▸ Yazılı Problem A
Aşağıdaki metne göre şu soruları yanıtlayın:
(i) Darbelerin ekonomiye bedeli en az ne kadar olarak veriliyor?
(ii) PKK terörüyle mücadele için şu ana kadar ne kadar para harcanmış?
(iii) Metne göre millî gelir şu an belki ne kadar olacaktı?
──────── Metin ────────
Şu an yaşadığımız hayat pahalılığı ve yüksek enflasyon gerçekten
hepimizi çok zorluyor. Aynı şeyleri tekrar etmeye gerek yok.
Hükûmetin önündeki en büyük mücadele şu an bu.
Bulunduğum Karadeniz ve gezdiğim kasaba ve köylerde herkes yüksek
fiyatlardan şikâyetçi. Ara not olarak söyleyeyim, insanlar öyle
Cumhurbaşkanı Erdoğan’dan desteğini çekmiş değil.
Ülkemizde 4 darbe oldu. 15 Temmuz girişimi yaşandı. Ara sıra
da irili ufaklı cuntalar oldu... Bunların ekonomiye bedeli en az
250 milyar dolardan fazla. Tek başına 28 Şubat sürecinin 70 milyar
dolar maliyeti oldu bu millete. Darbeciler utanmadan
hâlâ konuşuyorlar.
Öte yandan terör... PKK terörüyle mücadele için şu ana kadar 500
milyar dolardan fazla para harcandı. Koalisyon dönemindeki
istikrarsızlık ve sürekli hükûmetlerin değişmesinin de ciddi
maliyeti oldu.
Bu saydıklarımın Türkiye’ye maliyeti çok ağır oldu. Belki
millî gelirimiz şu an 1,5 trilyon dolar olacaktı. Daha
müreffeh olacaktık.
Askerî darbeler artık olmuyor. En son niyetleneler 15
Temmuz’da sonucunu gördü. Terör içeride bitti. Tek bomba
patlamıyor. Savunma sanayi gelişti. Dış politikada en sert muhalif
bile Türkiye’nin başarısını kabulleniyordur. Kabullenmese bile Batı
artık kabul ediyor.
──────── Gösterilen Bilgiler ────────
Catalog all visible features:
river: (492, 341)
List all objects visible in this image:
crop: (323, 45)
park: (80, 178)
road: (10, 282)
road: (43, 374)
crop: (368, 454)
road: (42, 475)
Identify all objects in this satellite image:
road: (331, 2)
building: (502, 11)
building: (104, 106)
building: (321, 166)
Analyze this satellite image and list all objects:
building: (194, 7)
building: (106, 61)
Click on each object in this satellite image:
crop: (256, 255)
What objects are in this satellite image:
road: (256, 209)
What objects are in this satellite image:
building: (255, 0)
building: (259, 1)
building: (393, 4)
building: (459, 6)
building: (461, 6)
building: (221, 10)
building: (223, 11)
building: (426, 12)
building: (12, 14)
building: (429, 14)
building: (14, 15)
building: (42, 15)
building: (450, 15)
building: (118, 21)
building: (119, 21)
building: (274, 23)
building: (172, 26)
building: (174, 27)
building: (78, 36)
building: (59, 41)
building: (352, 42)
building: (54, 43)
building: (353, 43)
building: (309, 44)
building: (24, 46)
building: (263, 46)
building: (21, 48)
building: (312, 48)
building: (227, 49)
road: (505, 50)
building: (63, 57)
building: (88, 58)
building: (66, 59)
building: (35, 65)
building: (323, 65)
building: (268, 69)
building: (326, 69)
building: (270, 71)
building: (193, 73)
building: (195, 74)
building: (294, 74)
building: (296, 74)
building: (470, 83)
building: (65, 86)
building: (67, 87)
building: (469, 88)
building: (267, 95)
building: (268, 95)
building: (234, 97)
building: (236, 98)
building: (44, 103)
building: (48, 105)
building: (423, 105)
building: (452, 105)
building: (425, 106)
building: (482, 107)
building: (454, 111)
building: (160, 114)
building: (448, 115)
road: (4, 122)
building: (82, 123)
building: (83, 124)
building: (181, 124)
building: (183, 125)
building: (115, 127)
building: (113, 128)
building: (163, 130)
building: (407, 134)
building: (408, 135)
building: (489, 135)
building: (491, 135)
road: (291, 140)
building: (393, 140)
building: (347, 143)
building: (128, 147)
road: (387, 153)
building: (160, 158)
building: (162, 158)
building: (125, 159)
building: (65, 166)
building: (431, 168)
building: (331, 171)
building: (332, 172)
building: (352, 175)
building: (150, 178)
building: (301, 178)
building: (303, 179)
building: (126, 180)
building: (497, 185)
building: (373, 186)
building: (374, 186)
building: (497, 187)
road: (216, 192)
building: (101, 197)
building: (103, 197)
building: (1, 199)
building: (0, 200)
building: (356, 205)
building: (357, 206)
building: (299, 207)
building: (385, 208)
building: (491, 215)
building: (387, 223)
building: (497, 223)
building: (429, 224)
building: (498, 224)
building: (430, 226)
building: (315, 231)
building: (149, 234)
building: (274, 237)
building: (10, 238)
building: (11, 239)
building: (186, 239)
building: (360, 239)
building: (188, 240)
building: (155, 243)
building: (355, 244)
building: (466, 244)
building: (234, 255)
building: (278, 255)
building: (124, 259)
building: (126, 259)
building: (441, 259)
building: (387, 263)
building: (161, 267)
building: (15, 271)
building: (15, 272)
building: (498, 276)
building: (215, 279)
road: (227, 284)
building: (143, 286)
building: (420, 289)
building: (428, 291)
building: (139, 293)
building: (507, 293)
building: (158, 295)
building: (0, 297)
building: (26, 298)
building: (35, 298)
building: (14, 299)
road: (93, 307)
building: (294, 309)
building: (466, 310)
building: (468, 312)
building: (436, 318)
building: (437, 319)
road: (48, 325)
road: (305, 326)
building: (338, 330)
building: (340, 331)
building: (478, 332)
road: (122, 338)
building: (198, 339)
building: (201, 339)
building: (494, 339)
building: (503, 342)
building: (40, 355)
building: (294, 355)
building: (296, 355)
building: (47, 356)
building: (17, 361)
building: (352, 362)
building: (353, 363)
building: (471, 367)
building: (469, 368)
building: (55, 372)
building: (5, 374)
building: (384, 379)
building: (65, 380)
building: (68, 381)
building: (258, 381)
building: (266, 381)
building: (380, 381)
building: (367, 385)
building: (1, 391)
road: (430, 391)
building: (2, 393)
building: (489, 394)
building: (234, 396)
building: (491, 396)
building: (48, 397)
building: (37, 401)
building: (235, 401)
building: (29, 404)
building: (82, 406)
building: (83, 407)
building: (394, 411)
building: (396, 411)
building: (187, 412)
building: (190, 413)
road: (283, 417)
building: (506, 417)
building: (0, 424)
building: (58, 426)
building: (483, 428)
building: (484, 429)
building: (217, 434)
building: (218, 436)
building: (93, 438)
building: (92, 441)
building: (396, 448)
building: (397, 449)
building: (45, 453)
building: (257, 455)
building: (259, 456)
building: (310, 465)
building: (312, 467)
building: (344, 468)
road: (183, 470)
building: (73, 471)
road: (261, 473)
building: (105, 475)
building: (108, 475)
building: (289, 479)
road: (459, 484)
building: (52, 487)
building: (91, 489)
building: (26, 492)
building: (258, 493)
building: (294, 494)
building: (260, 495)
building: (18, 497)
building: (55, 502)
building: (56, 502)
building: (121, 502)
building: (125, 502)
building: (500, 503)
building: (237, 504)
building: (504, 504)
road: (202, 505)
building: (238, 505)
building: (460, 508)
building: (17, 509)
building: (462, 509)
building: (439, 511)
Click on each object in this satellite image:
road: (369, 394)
────────
▸ Yazılı Problem B
Yukarıdaki kayıtlarda en baştan "building: (44, 103)" ifadesini içeren satıra kadar uzanan bölümü, iki ucu da dahil olmak üzere olduğu gibi yazın.

▸ Görev Çözümü A
(i) En az 250 milyar dolardan fazla.
(ii) 500 milyar dolardan fazla.
(iii) 1,5 trilyon dolar.

▸ Görev Çözümü B
Catalog all visible features:
river: (492, 341)
List all objects visible in this image:
crop: (323, 45)
park: (80, 178)
road: (10, 282)
road: (43, 374)
crop: (368, 454)
road: (42, 475)
Identify all objects in this satellite image:
road: (331, 2)
building: (502, 11)
building: (104, 106)
building: (321, 166)
Analyze this satellite image and list all objects:
building: (194, 7)
building: (106, 61)
Click on each object in this satellite image:
crop: (256, 255)
What objects are in this satellite image:
road: (256, 209)
What objects are in this satellite image:
building: (255, 0)
building: (259, 1)
building: (393, 4)
building: (459, 6)
building: (461, 6)
building: (221, 10)
building: (223, 11)
building: (426, 12)
building: (12, 14)
building: (429, 14)
building: (14, 15)
building: (42, 15)
building: (450, 15)
building: (118, 21)
building: (119, 21)
building: (274, 23)
building: (172, 26)
building: (174, 27)
building: (78, 36)
building: (59, 41)
building: (352, 42)
building: (54, 43)
building: (353, 43)
building: (309, 44)
building: (24, 46)
building: (263, 46)
building: (21, 48)
building: (312, 48)
building: (227, 49)
road: (505, 50)
building: (63, 57)
building: (88, 58)
building: (66, 59)
building: (35, 65)
building: (323, 65)
building: (268, 69)
building: (326, 69)
building: (270, 71)
building: (193, 73)
building: (195, 74)
building: (294, 74)
building: (296, 74)
building: (470, 83)
building: (65, 86)
building: (67, 87)
building: (469, 88)
building: (267, 95)
building: (268, 95)
building: (234, 97)
building: (236, 98)
building: (44, 103)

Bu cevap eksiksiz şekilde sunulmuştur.